## Assignment
Render the listing lines from the one containing "Garanti Şartları" through the one containing "256bit SSL sertifikası" as a Markdown table with the columns Row and Line, one numbered row per line and blank lines omitted.

## Materials provided
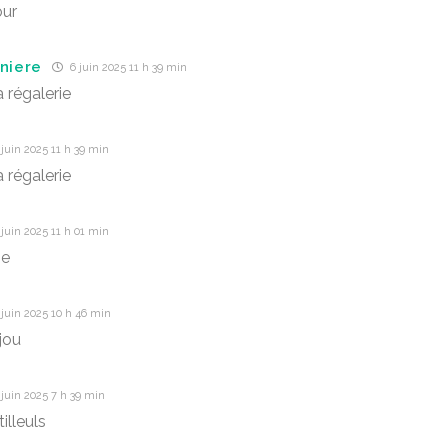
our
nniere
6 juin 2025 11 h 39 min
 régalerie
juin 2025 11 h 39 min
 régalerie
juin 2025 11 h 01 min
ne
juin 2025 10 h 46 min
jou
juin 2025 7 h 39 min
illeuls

...

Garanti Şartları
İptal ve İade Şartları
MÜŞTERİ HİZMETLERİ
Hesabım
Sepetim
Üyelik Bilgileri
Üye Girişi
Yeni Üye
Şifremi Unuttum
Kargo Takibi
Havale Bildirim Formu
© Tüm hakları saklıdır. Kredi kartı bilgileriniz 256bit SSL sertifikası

## Solution below
| Row | Line |
|---|---|
| 1 | Garanti Şartları |
| 2 | İptal ve İade Şartları |
| 3 | MÜŞTERİ HİZMETLERİ |
| 4 | Hesabım |
| 5 | Sepetim |
| 6 | Üyelik Bilgileri |
| 7 | Üye Girişi |
| 8 | Yeni Üye |
| 9 | Şifremi Unuttum |
| 10 | Kargo Takibi |
| 11 | Havale Bildirim Formu |
| 12 | © Tüm hakları saklıdır. Kredi kartı bilgileriniz 256bit SSL sertifikası |